What to work on =>
Reproduce the records word for word, beginning with their first line and ending with the line that contains "title USC Overview [82, 49, 1571, 257]". Include that final line.

******

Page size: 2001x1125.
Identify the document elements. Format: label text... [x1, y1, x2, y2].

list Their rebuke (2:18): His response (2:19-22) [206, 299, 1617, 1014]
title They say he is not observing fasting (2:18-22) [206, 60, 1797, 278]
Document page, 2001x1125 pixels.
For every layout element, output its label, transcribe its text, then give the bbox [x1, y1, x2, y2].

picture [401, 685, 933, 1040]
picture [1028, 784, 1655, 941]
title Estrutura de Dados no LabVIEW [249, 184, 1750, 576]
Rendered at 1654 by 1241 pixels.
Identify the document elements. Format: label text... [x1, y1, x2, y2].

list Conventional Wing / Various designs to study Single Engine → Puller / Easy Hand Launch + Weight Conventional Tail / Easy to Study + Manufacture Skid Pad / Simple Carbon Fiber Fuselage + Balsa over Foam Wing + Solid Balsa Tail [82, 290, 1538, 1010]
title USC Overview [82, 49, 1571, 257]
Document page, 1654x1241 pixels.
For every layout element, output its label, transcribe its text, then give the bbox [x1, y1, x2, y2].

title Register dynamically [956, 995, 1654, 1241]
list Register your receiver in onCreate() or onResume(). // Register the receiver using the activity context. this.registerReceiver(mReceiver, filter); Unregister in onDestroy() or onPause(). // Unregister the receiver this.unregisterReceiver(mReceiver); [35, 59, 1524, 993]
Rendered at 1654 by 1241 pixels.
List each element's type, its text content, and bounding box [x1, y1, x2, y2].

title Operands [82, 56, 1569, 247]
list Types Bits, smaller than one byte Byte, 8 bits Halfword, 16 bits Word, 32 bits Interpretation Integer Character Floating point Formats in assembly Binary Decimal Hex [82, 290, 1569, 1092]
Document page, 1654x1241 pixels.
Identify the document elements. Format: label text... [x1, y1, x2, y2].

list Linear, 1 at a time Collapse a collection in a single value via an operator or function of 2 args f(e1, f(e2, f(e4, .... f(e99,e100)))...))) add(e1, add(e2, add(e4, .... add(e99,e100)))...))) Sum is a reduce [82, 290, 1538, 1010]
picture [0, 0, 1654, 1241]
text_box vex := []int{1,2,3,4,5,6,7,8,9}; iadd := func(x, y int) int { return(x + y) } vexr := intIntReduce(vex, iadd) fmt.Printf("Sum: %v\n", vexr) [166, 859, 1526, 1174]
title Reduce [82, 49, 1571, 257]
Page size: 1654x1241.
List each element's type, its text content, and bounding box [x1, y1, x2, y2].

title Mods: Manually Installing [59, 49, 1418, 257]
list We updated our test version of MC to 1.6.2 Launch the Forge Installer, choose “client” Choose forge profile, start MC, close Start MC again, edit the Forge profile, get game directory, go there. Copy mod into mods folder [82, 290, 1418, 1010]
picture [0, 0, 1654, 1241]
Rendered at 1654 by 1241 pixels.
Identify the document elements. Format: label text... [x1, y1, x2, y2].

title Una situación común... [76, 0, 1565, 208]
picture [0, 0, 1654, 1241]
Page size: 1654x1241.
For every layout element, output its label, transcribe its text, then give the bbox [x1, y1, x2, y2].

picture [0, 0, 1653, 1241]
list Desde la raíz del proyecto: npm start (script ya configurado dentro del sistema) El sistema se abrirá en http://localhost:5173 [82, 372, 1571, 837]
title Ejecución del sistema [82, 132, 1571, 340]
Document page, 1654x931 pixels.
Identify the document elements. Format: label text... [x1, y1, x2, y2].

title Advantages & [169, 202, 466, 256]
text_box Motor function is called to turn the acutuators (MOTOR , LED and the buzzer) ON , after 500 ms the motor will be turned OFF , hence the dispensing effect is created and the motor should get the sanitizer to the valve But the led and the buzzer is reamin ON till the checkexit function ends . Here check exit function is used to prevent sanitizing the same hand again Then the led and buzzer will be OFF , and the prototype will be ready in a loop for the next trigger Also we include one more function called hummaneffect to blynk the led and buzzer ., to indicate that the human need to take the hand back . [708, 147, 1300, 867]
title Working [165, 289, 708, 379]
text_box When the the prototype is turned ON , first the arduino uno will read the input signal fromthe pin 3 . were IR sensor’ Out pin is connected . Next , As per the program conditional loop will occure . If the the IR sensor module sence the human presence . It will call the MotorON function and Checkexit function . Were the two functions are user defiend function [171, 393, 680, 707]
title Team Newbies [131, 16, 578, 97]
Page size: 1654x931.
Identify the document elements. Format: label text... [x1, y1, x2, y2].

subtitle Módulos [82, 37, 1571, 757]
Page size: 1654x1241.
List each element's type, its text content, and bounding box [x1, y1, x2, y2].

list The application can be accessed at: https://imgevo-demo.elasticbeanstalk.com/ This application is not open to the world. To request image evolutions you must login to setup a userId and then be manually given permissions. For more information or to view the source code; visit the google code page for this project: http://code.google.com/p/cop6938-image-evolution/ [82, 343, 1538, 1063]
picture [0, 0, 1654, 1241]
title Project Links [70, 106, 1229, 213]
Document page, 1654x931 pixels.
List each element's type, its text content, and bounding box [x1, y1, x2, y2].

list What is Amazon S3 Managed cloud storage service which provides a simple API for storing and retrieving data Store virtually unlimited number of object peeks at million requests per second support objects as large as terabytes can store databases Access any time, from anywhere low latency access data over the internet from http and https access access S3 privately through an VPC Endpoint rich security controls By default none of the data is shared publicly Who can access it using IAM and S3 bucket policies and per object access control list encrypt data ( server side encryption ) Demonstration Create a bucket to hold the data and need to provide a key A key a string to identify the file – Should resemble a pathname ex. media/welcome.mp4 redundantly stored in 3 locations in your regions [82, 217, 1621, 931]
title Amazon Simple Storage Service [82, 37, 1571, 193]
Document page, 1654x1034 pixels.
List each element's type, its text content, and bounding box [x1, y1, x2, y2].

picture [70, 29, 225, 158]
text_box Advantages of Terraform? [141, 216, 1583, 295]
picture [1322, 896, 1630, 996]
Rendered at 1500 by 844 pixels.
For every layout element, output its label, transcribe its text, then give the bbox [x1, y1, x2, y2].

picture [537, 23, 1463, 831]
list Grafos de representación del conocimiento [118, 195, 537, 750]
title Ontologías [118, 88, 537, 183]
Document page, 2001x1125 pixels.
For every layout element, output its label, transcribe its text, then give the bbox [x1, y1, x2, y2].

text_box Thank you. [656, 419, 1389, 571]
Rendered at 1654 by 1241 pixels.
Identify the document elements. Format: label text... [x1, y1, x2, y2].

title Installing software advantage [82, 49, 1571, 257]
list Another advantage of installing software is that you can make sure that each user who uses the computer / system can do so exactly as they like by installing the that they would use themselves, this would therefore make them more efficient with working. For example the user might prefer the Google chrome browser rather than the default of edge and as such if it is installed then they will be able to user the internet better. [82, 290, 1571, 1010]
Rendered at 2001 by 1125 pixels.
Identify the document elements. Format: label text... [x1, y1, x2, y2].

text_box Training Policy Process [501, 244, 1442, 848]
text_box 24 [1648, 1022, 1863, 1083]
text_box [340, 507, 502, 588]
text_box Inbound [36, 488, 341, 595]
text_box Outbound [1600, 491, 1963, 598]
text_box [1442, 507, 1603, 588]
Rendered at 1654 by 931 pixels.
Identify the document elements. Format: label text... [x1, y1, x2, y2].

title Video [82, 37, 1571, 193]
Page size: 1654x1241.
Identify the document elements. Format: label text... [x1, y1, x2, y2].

******

Response to this task =>
Page size: 2001x1125.
Identify the document elements. Format: label text... [x1, y1, x2, y2].

list Their rebuke (2:18): His response (2:19-22) [206, 299, 1617, 1014]
title They say he is not observing fasting (2:18-22) [206, 60, 1797, 278]
Document page, 2001x1125 pixels.
For every layout element, output its label, transcribe its text, then give the bbox [x1, y1, x2, y2].

picture [401, 685, 933, 1040]
picture [1028, 784, 1655, 941]
title Estrutura de Dados no LabVIEW [249, 184, 1750, 576]
Rendered at 1654 by 1241 pixels.
Identify the document elements. Format: label text... [x1, y1, x2, y2].

list Conventional Wing / Various designs to study Single Engine → Puller / Easy Hand Launch + Weight Conventional Tail / Easy to Study + Manufacture Skid Pad / Simple Carbon Fiber Fuselage + Balsa over Foam Wing + Solid Balsa Tail [82, 290, 1538, 1010]
title USC Overview [82, 49, 1571, 257]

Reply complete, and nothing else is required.